The manufacture of components for lightwave transmission via glass fibers is emerging as a natural and significant part of semiconductor work. For example, to receive light from a fiber, an avalanche photodiode (APD) is often formed in a silicon chip and utilized to convert such light to electrical pulses. Unfortunately, such components are so miniature and difficult to manipulate that coupling the output from a fiber to the input of a diode is a challenging task.

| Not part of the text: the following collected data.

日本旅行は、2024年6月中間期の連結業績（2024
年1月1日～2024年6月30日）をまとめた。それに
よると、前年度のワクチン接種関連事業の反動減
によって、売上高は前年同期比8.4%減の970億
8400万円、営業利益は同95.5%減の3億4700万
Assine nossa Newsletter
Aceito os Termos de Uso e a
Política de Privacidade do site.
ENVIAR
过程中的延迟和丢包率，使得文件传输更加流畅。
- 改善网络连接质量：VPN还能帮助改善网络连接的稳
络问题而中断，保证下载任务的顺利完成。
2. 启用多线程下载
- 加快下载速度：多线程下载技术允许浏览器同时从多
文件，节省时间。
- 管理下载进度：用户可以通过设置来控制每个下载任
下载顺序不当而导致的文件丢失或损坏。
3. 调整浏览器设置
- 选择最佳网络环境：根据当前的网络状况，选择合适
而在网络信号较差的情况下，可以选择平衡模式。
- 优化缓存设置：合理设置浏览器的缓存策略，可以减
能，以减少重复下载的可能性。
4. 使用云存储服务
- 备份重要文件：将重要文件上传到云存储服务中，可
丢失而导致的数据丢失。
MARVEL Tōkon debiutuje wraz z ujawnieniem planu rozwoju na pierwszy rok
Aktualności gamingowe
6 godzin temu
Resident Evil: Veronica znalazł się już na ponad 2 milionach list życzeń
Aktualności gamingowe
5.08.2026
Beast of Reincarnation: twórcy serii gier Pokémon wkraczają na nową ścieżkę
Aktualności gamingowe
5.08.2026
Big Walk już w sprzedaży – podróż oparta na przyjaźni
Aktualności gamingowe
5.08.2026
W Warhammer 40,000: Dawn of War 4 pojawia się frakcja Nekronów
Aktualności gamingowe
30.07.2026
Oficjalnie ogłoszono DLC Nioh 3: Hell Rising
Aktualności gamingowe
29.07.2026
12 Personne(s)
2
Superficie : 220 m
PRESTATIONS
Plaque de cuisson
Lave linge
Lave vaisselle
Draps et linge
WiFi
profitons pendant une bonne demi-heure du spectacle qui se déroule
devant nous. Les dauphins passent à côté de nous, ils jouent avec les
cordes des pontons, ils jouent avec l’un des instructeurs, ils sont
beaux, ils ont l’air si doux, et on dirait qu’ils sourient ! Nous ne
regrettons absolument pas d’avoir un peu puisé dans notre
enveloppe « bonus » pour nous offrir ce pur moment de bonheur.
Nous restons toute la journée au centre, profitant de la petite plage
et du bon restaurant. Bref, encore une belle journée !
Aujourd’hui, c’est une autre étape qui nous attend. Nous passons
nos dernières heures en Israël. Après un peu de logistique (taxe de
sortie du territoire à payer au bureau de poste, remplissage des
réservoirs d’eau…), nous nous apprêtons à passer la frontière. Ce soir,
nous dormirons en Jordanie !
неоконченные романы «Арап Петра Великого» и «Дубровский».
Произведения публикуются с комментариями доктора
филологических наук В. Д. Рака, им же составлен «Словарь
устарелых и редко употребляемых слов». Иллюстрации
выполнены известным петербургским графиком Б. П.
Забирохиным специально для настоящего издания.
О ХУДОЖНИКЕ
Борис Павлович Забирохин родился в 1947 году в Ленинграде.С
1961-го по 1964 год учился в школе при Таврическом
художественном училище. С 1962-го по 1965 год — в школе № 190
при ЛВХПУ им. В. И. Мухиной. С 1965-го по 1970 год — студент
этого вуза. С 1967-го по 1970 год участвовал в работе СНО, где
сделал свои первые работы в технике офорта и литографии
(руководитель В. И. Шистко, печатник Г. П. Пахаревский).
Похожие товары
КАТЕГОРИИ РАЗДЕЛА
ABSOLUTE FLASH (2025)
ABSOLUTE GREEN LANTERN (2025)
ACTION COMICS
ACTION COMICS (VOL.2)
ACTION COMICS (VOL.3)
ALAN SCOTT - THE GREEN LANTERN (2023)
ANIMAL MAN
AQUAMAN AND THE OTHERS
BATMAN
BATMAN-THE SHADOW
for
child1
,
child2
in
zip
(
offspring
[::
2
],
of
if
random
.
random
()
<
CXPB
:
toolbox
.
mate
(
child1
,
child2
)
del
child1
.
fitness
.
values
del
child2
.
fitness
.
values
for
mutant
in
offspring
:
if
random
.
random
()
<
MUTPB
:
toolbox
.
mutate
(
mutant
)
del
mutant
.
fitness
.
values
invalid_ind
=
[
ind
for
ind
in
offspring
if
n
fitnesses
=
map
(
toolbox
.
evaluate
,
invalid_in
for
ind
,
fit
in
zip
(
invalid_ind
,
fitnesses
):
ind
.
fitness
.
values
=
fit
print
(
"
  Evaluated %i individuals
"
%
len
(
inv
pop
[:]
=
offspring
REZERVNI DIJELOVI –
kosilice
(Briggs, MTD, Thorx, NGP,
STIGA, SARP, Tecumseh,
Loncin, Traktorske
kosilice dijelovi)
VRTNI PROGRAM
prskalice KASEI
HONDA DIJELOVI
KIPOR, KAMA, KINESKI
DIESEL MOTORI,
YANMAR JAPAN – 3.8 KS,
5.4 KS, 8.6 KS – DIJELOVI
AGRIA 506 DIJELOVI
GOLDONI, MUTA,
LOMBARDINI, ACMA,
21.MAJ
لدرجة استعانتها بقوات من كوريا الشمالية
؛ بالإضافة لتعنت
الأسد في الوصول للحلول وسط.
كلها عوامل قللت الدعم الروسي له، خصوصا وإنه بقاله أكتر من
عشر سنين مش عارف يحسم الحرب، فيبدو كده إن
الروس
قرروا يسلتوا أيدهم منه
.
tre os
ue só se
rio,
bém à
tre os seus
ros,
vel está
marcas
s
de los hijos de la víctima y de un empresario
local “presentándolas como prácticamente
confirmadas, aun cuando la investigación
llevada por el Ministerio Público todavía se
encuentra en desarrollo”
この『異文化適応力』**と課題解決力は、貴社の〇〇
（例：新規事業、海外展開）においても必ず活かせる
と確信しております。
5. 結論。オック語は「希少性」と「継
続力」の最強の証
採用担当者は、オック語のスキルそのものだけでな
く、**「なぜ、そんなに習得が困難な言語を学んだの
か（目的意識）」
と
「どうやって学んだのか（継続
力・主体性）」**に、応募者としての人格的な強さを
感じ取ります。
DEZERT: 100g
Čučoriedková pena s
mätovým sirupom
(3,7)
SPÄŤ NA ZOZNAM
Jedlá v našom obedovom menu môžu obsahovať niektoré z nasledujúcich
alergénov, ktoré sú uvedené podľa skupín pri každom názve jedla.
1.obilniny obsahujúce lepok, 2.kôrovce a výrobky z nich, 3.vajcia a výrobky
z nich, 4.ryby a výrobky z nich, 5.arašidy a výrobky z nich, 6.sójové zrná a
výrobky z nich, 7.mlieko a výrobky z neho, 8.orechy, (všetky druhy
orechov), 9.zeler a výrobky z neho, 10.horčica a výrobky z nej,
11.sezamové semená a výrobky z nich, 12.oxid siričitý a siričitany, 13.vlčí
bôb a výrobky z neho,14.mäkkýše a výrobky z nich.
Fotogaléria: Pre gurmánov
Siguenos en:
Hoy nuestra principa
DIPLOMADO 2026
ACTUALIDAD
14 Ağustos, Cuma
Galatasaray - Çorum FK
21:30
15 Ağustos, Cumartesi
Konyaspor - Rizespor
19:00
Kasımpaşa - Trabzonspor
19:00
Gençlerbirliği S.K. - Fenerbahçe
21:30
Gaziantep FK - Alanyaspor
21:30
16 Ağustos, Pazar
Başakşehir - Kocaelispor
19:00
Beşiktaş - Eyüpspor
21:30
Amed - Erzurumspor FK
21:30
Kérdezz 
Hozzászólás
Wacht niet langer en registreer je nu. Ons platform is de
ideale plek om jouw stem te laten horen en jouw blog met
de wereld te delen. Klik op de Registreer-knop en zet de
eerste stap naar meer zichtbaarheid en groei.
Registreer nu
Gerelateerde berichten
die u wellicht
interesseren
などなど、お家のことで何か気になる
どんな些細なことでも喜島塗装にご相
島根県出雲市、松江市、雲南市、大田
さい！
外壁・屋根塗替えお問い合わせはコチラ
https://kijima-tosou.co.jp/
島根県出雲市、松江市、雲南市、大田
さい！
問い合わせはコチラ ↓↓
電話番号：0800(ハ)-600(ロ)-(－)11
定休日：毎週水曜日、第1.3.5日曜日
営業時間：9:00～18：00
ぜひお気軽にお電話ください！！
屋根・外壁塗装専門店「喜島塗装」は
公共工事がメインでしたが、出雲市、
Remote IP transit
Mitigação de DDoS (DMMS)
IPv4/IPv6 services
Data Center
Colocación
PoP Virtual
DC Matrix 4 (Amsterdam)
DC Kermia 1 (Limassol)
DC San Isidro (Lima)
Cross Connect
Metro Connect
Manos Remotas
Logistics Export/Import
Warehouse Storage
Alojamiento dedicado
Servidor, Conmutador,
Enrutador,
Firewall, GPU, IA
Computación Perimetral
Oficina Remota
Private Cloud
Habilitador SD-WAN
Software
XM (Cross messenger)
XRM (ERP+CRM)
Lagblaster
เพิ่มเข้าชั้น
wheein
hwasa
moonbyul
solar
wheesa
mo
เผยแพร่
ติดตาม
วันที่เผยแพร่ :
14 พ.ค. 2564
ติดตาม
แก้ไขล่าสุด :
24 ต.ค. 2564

In a convenient coupling technique, the light emitting end of a fiber is slipped into a bore in a guide having a body typically about 1/8 inch in diameter and length. Prior thereto, at the opposite end of the body, a disc-like stud is installed having an APD chip mounted thereon which faces toward the bore. When the stud is carefully installed with the APD in proper position and the guide is slipped over the end of a fiber, light emitted therefrom impinges upon and operates the APD. A problem is to accurately align the APD to the bore because the APD has a microscopically small target area and the bore is correspondingly small.
It will be appreciated that an operator substantially obscures one end of a guide while aligning a stud thereto leaving only an opposite, fiber-receiving end for observing the alignment. Moreover, to properly guide a glass fiber the bore is made so small that one can barely discern it with the naked eye. Furthermore, it is difficult to look through the bore with a microscope to align an APD because one observes the bore and the target area in varying shades of grey.
Accordingly, it is desirable to develop new and improved expedients for aligning a workpiece to a body having a bore. It is further desirable to align a workpiece having a microscopically small target to a correspondingly minute bore in a small body.